↓↓↓
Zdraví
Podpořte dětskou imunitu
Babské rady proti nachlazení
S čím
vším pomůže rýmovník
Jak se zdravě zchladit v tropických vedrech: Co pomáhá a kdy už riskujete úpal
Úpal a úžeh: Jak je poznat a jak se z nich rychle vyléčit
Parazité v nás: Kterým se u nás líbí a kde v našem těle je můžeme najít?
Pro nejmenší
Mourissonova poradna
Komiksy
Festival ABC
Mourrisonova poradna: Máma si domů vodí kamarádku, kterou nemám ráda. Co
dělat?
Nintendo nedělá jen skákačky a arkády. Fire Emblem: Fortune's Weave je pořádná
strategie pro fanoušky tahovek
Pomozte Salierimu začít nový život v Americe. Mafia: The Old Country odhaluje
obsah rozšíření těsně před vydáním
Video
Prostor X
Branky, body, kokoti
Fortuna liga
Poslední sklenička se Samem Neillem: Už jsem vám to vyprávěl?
↑↑↑
↓↓↓
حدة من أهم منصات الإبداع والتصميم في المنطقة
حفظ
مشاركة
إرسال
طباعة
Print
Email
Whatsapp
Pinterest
↑↑↑
Out of the listing above, reproduce exactly the lines from the one with "Mourrisonova poradna: Máma" up to and including the one with "Pomozte Salierimu začít".

# Answer space
Mourrisonova poradna: Máma si domů vodí kamarádku, kterou nemám ráda. Co
dělat?
Nintendo nedělá jen skákačky a arkády. Fire Emblem: Fortune's Weave je pořádná
strategie pro fanoušky tahovek
Pomozte Salierimu začít nový život v Americe. Mafia: The Old Country odhaluje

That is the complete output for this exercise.